L’instabilité politique dans laquelle nous sommes entrés depuis la décision du président Macron de dissoudre l’Assemblée nationale est-elle de nature à plonger un peu plus l’immobilier dans la crise ?

« L’instabilité politique n’est jamais bonne, d’une manière générale, au point de vue économique. Et, forcément, l’immobilier est à même d’être aussi impacté. On voit déjà que les taux d’intérêts des prêts consentis à la France augmentent. La différence, sur ce sujet, que l’on peut constater entre l’Allemagne et la France s’est accrue. La bourse a dévissé. Quelle va être la tendance sur l’immobilier dont on sait qu’il est soumis à une certaine lenteur, une certaine inertie, avant de réagir ? Cela va bien évidemment dépendre de la durée de cette instabilité politique. Si les prochaines élections législatives donnent une majorité avec des coalitions qui pourraient se dessiner, il n’y aura pas forcément d’impact particulier sur le secteur. Par contre, si l’instabilité s’installe dans le temps, l’immobilier sera inévitablement touché ».

Qu’est-ce qui vous amène, malgré tout, à exprimer un optimisme prudent concernant l’évolution du marché immobilier dans les prochains mois. Le rebond est-il vraiment possible ?

« L’investissement immobilier s’appuie toujours sur le long terme. La pierre reste quand même un refuge. La stabilité des taux que l’on constate depuis plusieurs mois, voire même une petite baisse de ces taux depuis quelques semaines, permettent de renouer avec des prêts d’une durée de 25 ans en dessous de 4 %. On retrouve ainsi des primo-accédants dans nos études. De son côté, la BCE a annoncé une baisse de ses taux directeurs pour l’été. C’est plutôt une bonne nouvelle. Voilà pourquoi nous restons malgré tout optimistes ».

Et puis, par principe, un notaire cultive toujours l’optimisme ?

« Pour ce qui me concerne, c’est dans ma nature. J’ai toujours préféré le verre à moitié plein au verre à moitié vide… ».

Quelles mesures faudrait-il pour relancer ce secteur d’activité mal en point ?

« La remise en place de mesures incitatives pour les investisseurs relève d’une impérieuse nécessité. Un programme de défiscalisation coûte certes de l’argent à l’Etat mais l’investissement immobilier rapporte. S’il existe des mesures de défiscalisation depuis des décennies, c’est que, forcément, l’Etat, les collectivités locales s’y retrouvent à un moment ou à un autre.
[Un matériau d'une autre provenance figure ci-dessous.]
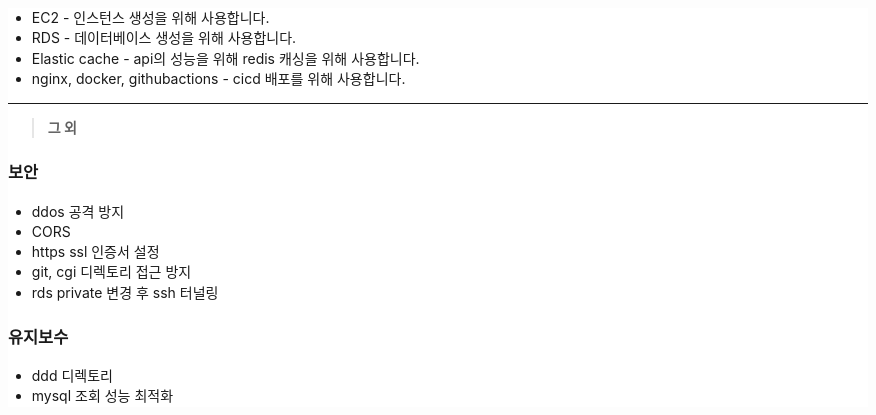 - EC2 - 인스턴스 생성을 위해 사용합니다.
- RDS - 데이터베이스 생성을 위해 사용합니다.
- Elastic cache - api의 성능을 위해 redis 캐싱을 위해 사용합니다.
- nginx, docker, githubactions - cicd 배포를 위해 사용합니다.

---

> **그 외**

### 보안

- ddos 공격 방지
- CORS 
- https ssl 인증서 설정
- git, cgi 디렉토리 접근 방지
- rds private 변경 후 ssh 터널링

### 유지보수

- ddd 디렉토리
- mysql 조회 성능 최적화
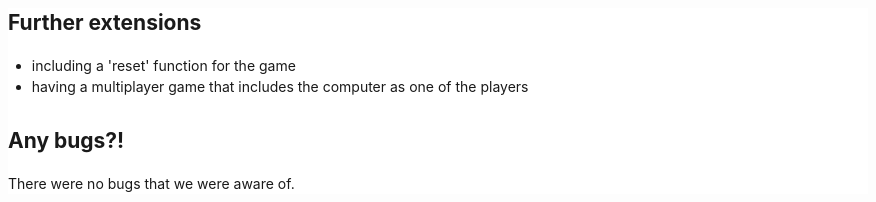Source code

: 

## Further extensions 

* including a 'reset' function for the game
* having a multiplayer game that includes the computer as one of the players

## Any bugs?!

There were no bugs that we were aware of.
Les budgets représentés par les droits de mutation sur les ventes immobilières sont loin d’être neutres pour le Conseil Départemental.

Je pense qu’il faudrait atténuer les normes énergétiques et c’est une bonne chose que d’avoir envisagé une réforme du DPE pour les petites surfaces qui représentent la majorité des investissements. Ensuite, il me semble important de maintenir la pression sur les banques pour qu’elles prêtent plus facilement aux primo-accédants ».

Justement, après avoir subi une forte augmentation en 2023, les taux de crédit immobilier sont tombés sous la barre des 4 %. Pensez-vous que cette baisse va s’installer dans la durée ?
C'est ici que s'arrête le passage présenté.